Bisnis.com, JAKARTA — Bank Indonesia (BI) menyatakan sudah memanfaatkan big data atau maha data dalam merumuskan kebijakan di bidang moneter maupun sistem pembayaran.
Deputi Gubernur BI Erwin Rijanto mengatakan bahwa penggunaan big data dalam perumusan kebijakan bank sentral sudah dilakukan secara bertahap. Secara global, praktik tersebut juga sudah dilakukan oleh bank-bank sentral di seluruh dunia.
"Berdasarkan laporan IFC [International Finance Corporation], analisis big data ke dalam pembuatan kebijakan dan proses pengawasan telah meningkat secara signifikan, dari 30% pada 2015 menjadi hampir 60% pada 2017, dan semakin tinggi tahun ini," katanya seperti dikutip dari buletin Bank for International Settlements (BIS), Senin (3/6/2019).

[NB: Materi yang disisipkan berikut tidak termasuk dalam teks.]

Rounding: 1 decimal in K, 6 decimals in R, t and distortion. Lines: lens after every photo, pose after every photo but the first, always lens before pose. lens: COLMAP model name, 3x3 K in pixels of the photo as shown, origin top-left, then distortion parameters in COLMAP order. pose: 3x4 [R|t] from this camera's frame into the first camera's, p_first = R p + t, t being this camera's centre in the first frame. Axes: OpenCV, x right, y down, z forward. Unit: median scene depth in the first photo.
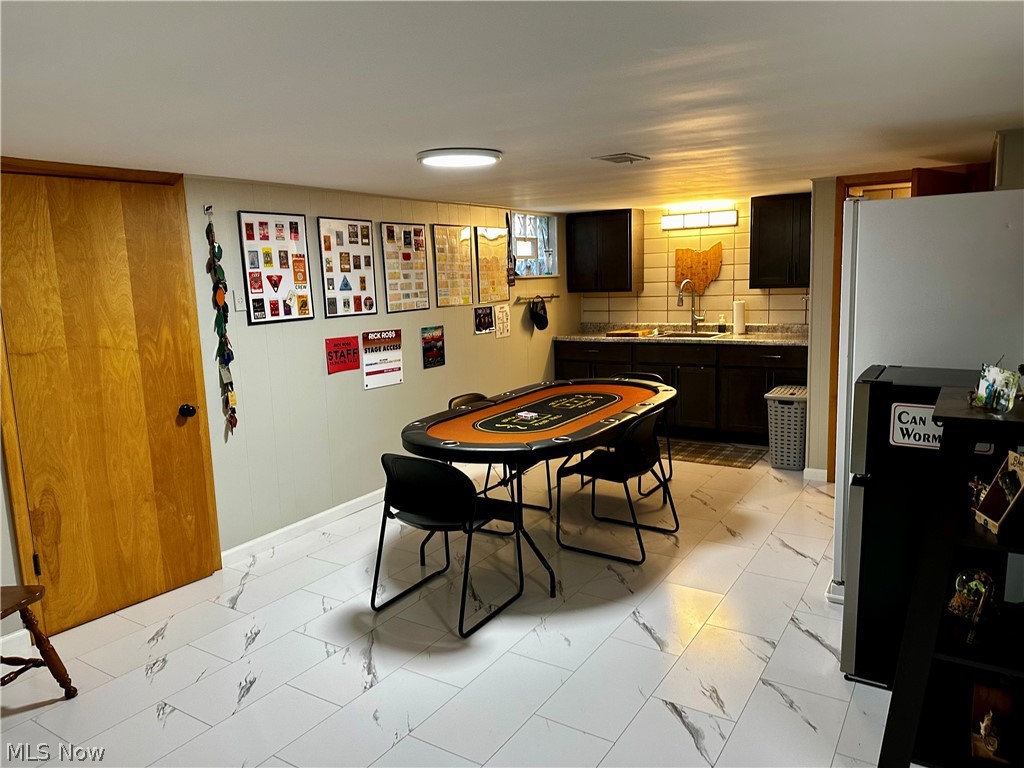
lens RADIAL K [[711.4, 0, 513.1], [0, 711.4, 385.1], [0, 0, 1]] dist [0.070038, -0.086369]
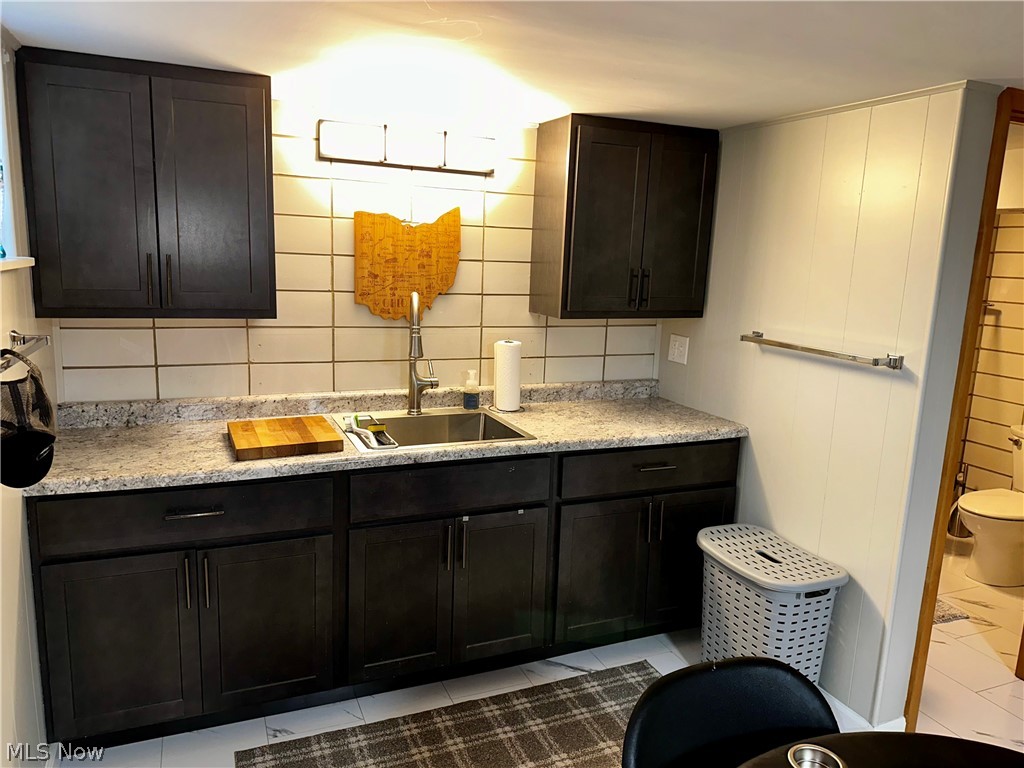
lens RADIAL K [[711.4, 0, 512.8], [0, 711.4, 376.7], [0, 0, 1]] dist [0.070038, -0.086369]
pose [[0.559202, -0.087280, 0.824424, -0.066635], [0.066252, 0.995967, 0.060502, -0.117994], [-0.826380, 0.020787, 0.562729, 0.712342]]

Erwin menjelaskan, setidaknya ada 3 faktor pendorong percepatan adopsi big data. Pertama, masifnya peningkatan rekaman kegiatan dalam format digital. Hal ini memungkinkan penyimpanan data dan daya komputasi yang semakin menurun ke depannya.

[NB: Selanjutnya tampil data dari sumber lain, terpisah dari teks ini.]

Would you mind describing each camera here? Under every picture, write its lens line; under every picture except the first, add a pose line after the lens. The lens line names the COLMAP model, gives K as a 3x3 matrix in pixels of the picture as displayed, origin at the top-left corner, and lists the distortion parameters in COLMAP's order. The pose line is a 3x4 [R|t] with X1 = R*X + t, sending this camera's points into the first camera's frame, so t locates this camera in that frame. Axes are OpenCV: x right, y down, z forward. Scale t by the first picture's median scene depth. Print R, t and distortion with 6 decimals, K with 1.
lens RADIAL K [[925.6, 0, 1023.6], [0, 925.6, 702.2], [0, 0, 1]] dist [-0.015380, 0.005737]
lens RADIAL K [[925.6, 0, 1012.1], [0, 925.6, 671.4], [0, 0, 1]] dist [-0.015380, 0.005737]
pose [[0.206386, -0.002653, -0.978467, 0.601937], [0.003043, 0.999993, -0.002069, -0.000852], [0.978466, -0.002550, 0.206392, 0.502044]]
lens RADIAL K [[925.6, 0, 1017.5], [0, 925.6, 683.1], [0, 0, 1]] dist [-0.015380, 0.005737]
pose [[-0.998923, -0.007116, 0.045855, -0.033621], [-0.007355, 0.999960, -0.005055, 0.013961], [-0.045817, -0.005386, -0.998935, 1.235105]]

Kedua, berubahnya paradigma analitis data. Data konvensional dan analisis ekonometri biasanya diterapkan pada kumpulan data dan deret waktu. Namun, saat ini hal tersebut berubah dari analisis agregat menjadi metode analitis yang bergantung pada kumpulan data granular atau besar, data individual, transaksi per transaksi, atau centang-per-centang.

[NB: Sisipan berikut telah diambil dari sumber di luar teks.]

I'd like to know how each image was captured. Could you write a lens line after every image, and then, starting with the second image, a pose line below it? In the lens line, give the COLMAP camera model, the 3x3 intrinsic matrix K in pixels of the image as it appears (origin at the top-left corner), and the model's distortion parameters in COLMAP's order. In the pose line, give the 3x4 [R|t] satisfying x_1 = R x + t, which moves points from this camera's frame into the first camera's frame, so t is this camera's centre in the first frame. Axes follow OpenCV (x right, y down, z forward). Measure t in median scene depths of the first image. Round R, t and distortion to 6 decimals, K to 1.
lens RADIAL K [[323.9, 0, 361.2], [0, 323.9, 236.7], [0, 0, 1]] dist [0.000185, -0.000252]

"Tingkat granularitas yang tinggi dalam data memungkinkan kita untuk mengungkapkan pola dan perilaku agen ekonomi yang menarik," ucapnya.
Ketiga, lebih banyak aplikasi analitik prediktif selain statistik deskriptif. Big data menawarkan nilai tambah yang memungkinkan bank sentral untuk mendasarkan prediksi pada tipe data yang lebih kaya, lebih granular, dan lebih bervariasi, termasuk data yang tidak terstruktur seperti teks dan gambar.